Manchester United Plc (MANU:US) said its fourth-quarter loss narrowed as the soccer team earned more from sponsorship on the way to a record-extending 20th English league title. Annual revenue rose 13 percent to a record 363.2 million pounds ($580 million).
The net loss was 2.7 million pounds, or 2 pence per share, for the three months to June 30, after a 10.6 million-pound loss, or 7 pence a share, in the year-earlier period, the company said in a statement. Net income before adjustments, which included tax charges from before last year’s initial public offering, was 106 million pounds, compared with a 14.9 million-pound loss.
Revenue rose 14 percent in the quarter to 85.1 million pounds as United continued a “scalpel not a spade approach” to mining territories for sponsors, Executive Vice-Chairman Ed Woodward said in a conference call with analysts.
“Our commercial business continues to be a very powerful engine of growth, enabling the team to continue to be successful,” Woodward said in a statement.
Sponsorship sales rose 49 percent for the quarter to 21.3 million pounds. Retail and licensing sales increased by 22 percent to 10.5 million pounds, and so-called matchday revenue increased by 9 percent compared with the year-earlier period when United finished the season without a trophy for the first time since 2005.
In the quarter, United signed sponsorship agreements with the Bank for Investment & Development of Vietnam and Japanese mobile-game designer Gloops Inc.
United, which is in talks about improving its agreement with apparel supplier Nike Inc. (NKE:US), expects revenue to be between 420 million pounds and 430 million pounds for fiscal 2014, based on finishing third in the Premier League and reaching the Champions League and domestic Cup quarterfinals.
United, which raised $233 million in the August 2012 IPO in the U.S., doesn’t have any immediate plans for further share sales, Woodward said, after United made a so-called “shelf” filing that says it may seek to raise $400 million at some point in the future.
United shares were up 0.7 percent at $17.23 at 10:32 a.m. in New York.
Gross debt at United, which was bought in a leveraged takeover by the U.S.-based Glazer family in 2005, declined 11 percent to 389.2 million pounds over the year. Adjusted annual net income was 17.2 million pounds, up from 4.5 million.
United coach David Moyes’s team had a 4-2 home win over Bayer Leverkusen in its opening game of the Champions League yesterday, and is fifth in the Premier League with seven points from four games, three behind leader Liverpool. Moyes replaced Alex Ferguson, who retired in May having led the club to 38 trophies in 26 years.

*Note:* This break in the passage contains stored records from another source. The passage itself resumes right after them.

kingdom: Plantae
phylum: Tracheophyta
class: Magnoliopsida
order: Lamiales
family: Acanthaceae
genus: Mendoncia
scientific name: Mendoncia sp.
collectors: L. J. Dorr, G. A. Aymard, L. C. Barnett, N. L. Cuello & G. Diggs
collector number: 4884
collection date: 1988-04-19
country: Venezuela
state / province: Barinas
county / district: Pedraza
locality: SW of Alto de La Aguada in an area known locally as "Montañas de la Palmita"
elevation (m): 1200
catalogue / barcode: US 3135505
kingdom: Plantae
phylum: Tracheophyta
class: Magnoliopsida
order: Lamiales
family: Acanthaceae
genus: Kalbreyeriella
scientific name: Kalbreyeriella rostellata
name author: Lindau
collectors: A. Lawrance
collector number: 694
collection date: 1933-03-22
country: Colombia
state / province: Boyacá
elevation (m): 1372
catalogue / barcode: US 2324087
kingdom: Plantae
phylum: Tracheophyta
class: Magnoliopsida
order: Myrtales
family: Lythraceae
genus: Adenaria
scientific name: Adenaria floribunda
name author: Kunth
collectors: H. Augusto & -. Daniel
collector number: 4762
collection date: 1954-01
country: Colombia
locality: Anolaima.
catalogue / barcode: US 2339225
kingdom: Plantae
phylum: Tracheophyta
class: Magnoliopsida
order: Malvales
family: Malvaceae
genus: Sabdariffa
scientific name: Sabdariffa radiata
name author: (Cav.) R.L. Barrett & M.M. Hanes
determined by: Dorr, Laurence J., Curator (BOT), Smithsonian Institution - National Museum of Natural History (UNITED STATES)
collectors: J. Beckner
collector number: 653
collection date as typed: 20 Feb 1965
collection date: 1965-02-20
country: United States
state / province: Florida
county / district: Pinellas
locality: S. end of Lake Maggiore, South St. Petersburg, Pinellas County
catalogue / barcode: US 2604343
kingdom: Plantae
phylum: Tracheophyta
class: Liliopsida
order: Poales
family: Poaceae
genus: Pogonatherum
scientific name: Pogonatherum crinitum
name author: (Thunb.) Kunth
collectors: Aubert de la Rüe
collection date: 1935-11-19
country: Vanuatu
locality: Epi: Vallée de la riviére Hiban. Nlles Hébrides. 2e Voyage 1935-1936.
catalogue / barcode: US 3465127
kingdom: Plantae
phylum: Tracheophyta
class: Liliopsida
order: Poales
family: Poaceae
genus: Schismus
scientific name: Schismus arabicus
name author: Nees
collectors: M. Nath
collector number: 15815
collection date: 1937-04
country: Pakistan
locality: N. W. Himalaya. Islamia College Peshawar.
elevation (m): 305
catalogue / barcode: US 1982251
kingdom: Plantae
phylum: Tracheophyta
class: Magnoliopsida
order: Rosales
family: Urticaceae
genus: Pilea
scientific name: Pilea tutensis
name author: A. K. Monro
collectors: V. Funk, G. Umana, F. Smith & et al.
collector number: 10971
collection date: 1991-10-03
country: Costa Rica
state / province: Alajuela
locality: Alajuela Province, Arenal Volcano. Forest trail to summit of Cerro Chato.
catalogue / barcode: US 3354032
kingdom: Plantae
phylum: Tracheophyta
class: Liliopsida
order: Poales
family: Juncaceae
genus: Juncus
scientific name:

Under Moyes, United signed Everton midfielder Marouane Fellaini and defender Guillermo Varela from Penarol in the offseason, adding fewer recruits than Premier League competitors such as Manchester City and Chelsea. United rejected offers from Chelsea for striker Wayne Rooney.
United has “not just a strong but a deep squad,” Woodward, a former JPMorgan Chase & Co. banker, told analysts.